(Recorded information begins)

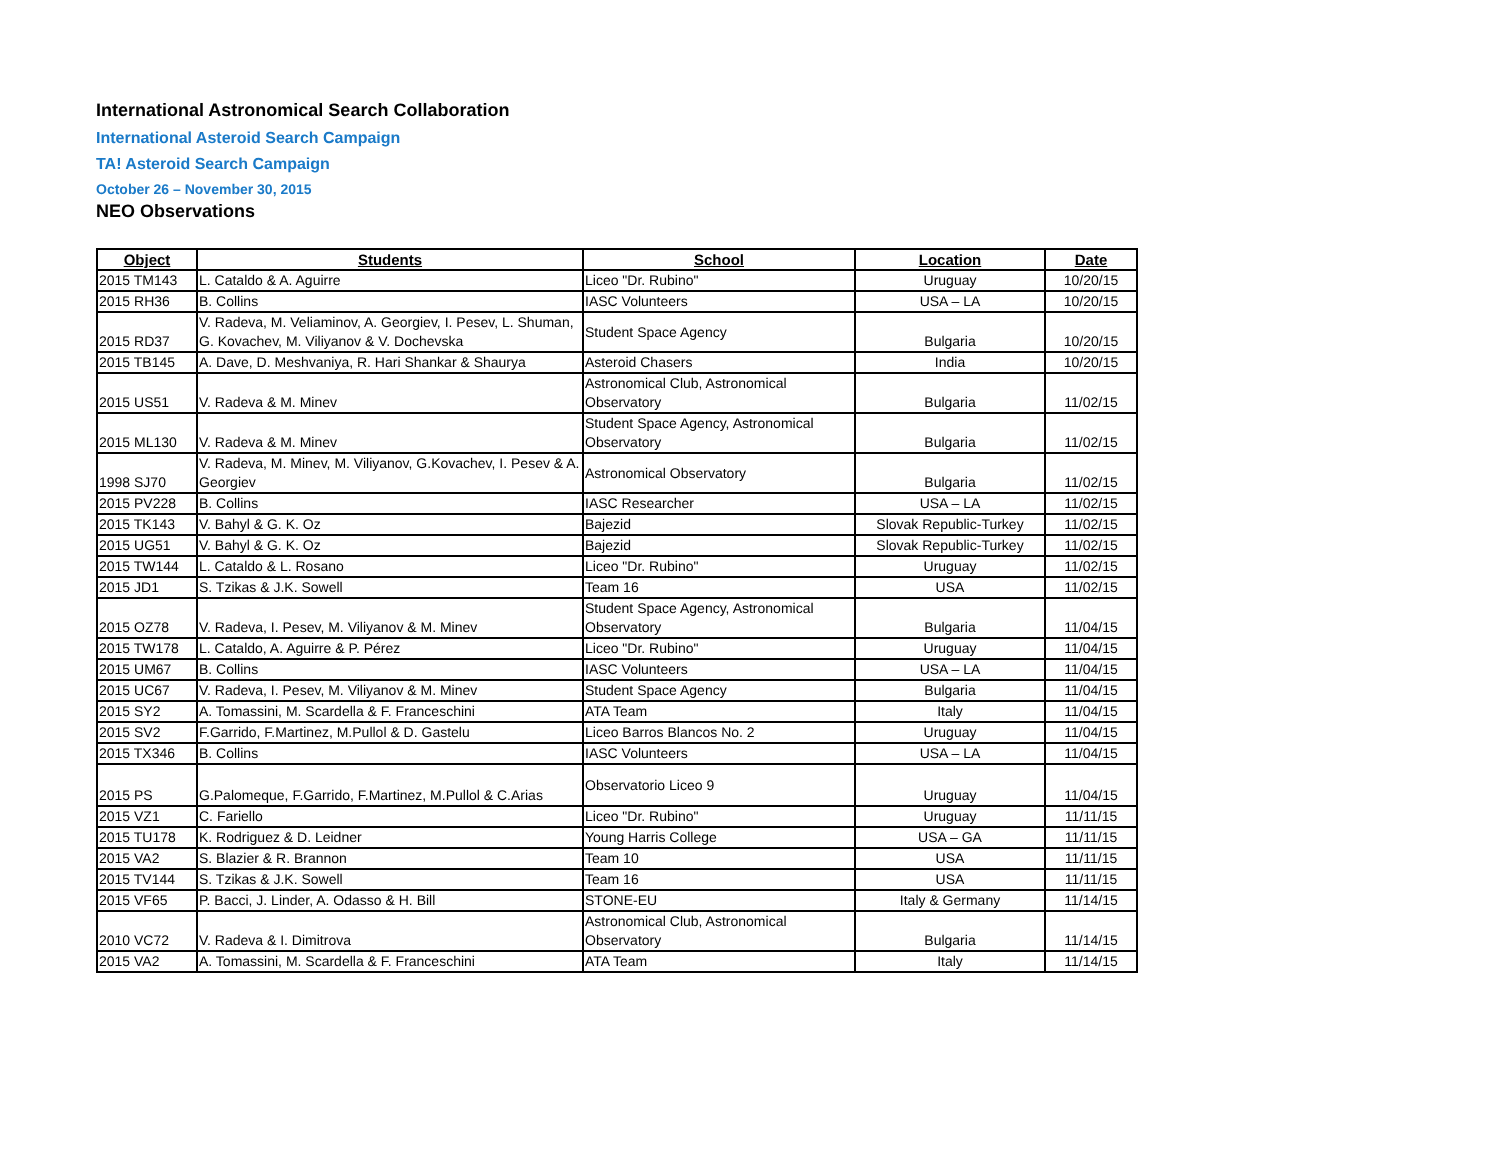International Astronomical Search Collaboration
International Asteroid Search Campaign
TA! Asteroid Search Campaign
October 26 – November 30, 2015
NEO Observations
| Object | Students | School | Location | Date |
| --- | --- | --- | --- | --- |
| 2015 TM143 | L. Cataldo & A. Aguirre | Liceo "Dr. Rubino" | Uruguay | 10/20/15 |
| 2015 RH36 | B. Collins | IASC Volunteers | USA – LA | 10/20/15 |
| 2015 RD37 | V. Radeva, M. Veliaminov, A. Georgiev, I. Pesev, L. Shuman, G. Kovachev, M. Viliyanov & V. Dochevska | Student Space Agency | Bulgaria | 10/20/15 |
| 2015 TB145 | A. Dave, D. Meshvaniya, R. Hari Shankar & Shaurya | Asteroid Chasers | India | 10/20/15 |
| 2015 US51 | V. Radeva & M. Minev | Astronomical Club, Astronomical Observatory | Bulgaria | 11/02/15 |
| 2015 ML130 | V. Radeva & M. Minev | Student Space Agency, Astronomical Observatory | Bulgaria | 11/02/15 |
| 1998 SJ70 | V. Radeva, M. Minev, M. Viliyanov, G.Kovachev, I. Pesev & A. Georgiev | Astronomical Observatory | Bulgaria | 11/02/15 |
| 2015 PV228 | B. Collins | IASC Researcher | USA – LA | 11/02/15 |
| 2015 TK143 | V. Bahyl & G. K. Oz | Bajezid | Slovak Republic-Turkey | 11/02/15 |
| 2015 UG51 | V. Bahyl & G. K. Oz | Bajezid | Slovak Republic-Turkey | 11/02/15 |
| 2015 TW144 | L. Cataldo & L. Rosano | Liceo "Dr. Rubino" | Uruguay | 11/02/15 |
| 2015 JD1 | S. Tzikas & J.K. Sowell | Team 16 | USA | 11/02/15 |
| 2015 OZ78 | V. Radeva, I. Pesev, M. Viliyanov & M. Minev | Student Space Agency, Astronomical Observatory | Bulgaria | 11/04/15 |
| 2015 TW178 | L. Cataldo, A. Aguirre & P. Pérez | Liceo "Dr. Rubino" | Uruguay | 11/04/15 |
| 2015 UM67 | B. Collins | IASC Volunteers | USA – LA | 11/04/15 |
| 2015 UC67 | V. Radeva, I. Pesev, M. Viliyanov & M. Minev | Student Space Agency | Bulgaria | 11/04/15 |
| 2015 SY2 | A. Tomassini, M. Scardella & F. Franceschini | ATA Team | Italy | 11/04/15 |
| 2015 SV2 | F.Garrido, F.Martinez, M.Pullol & D. Gastelu | Liceo Barros Blancos No. 2 | Uruguay | 11/04/15 |
| 2015 TX346 | B. Collins | IASC Volunteers | USA – LA | 11/04/15 |
| 2015 PS | G.Palomeque, F.Garrido, F.Martinez, M.Pullol & C.Arias | Observatorio Liceo 9 | Uruguay | 11/04/15 |
| 2015 VZ1 | C. Fariello | Liceo "Dr. Rubino" | Uruguay | 11/11/15 |
| 2015 TU178 | K. Rodriguez & D. Leidner | Young Harris College | USA – GA | 11/11/15 |
| 2015 VA2 | S. Blazier & R. Brannon | Team 10 | USA | 11/11/15 |
| 2015 TV144 | S. Tzikas & J.K. Sowell | Team 16 | USA | 11/11/15 |
| 2015 VF65 | P. Bacci, J. Linder, A. Odasso & H. Bill | STONE-EU | Italy & Germany | 11/14/15 |
| 2010 VC72 | V. Radeva & I. Dimitrova | Astronomical Club, Astronomical Observatory | Bulgaria | 11/14/15 |
| 2015 VA2 | A. Tomassini, M. Scardella & F. Franceschini | ATA Team | Italy | 11/14/15 |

(Recorded information ends)

* _Task brief_
Every line that contains the string "Space" should be returned from the data.

* _Answer area_
| 2015 RD37 | V. Radeva, M. Veliaminov, A. Georgiev, I. Pesev, L. Shuman, G. Kovachev, M. Viliyanov & V. Dochevska | Student Space Agency | Bulgaria | 10/20/15 |
| 2015 ML130 | V. Radeva & M. Minev | Student Space Agency, Astronomical Observatory | Bulgaria | 11/02/15 |
| 2015 OZ78 | V. Radeva, I. Pesev, M. Viliyanov & M. Minev | Student Space Agency, Astronomical Observatory | Bulgaria | 11/04/15 |
| 2015 UC67 | V. Radeva, I. Pesev, M. Viliyanov & M. Minev | Student Space Agency | Bulgaria | 11/04/15 |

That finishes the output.